Liberdade, liberdade ainda estava em ensaios. E começou a pressão contra os autores. Contam que um idiota, depois de um ensaio corrido, berrava no meio da platéia: — “Peça reacionária! Peça reacionária!”. Millôr resistiu com a maior decência. E, uma noite, três enviados do Partido cercaram Flávio Rangel. Um deles começou: “Você não pode fazer isso. Não pode admitir isso!”.
O Partido Comunista está podre. Não tem força real, não elege ninguém. Ainda outro dia dizia-me o Hélio Pellegrino (e me autorizava a publicá-lo): — “Não há nada mais perempto, nada mais alienado e mais reacionário do que o Partido Comunista Brasileiro!”. E, no entanto, vejam vocês: — esse partido idiota, que já morreu e não sabe que morreu, esse partido sem massa e sem liderança — ainda tem certa capacidade de pressão sobre nossos intelectuais, estudantes e grã-finos. Mas vejamos a tentativa de intimidação que sofreu Flávio Rangel.
Um dos imbecis do Partido tomou a palavra. Limpou um pigarro e disse, como um súbito Barroso: — “O Partido espera que cada um...”. Não foi bem assim. Disse o seguinte: — “Os trabalhadores do Brasil esperam que você tire a Rússia”. Vejam vocês: — tirar a Rússia. Queriam, em suma, que o nosso Flávio Rangel agisse como um pulha, um covarde da pior espécie. Ele disse corajosamente: “Não posso fazer isso”. E perguntava: “Não é a liberdade?
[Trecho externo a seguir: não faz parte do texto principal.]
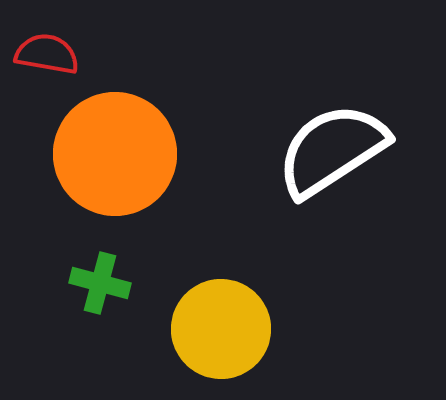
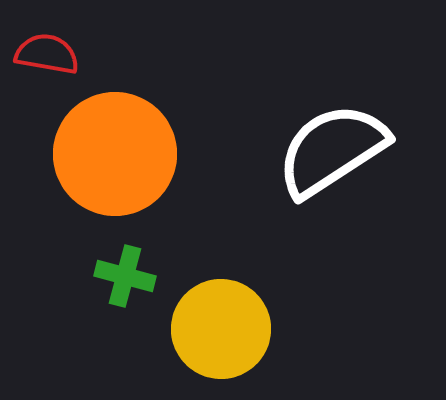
green cross: moved 25 px right, 7 px up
Crime contra a liberdade? E não aconteceu?”. Os outros falavam em “trabalhadores”, “massas”, “História”, “classes”, “camponeses”, “imperialismo” etc. etc. etc.
Essa coação miserável se exercia num sigilo de catacumba, quase à luz de archotes. E Flávio Rangel deu a última palavra: — “Não, não e não”. O leitor, que é de uma espessa ingenuidade, não sabe como valorizar e dramatizar o ato de Flávio Rangel. Parece pouco, mas é tanto, tanto. No medo de passar por reacionário o brasileiro comete as mais negras abjeções. E o Partido, o famoso Partido, sabe como tocar as nossas mais secretas pusilanimidades. Ao reagir, Flávio foi o “inimigo do povo” da linha ibseniana, capaz de uma resistência assim solitária e formidável.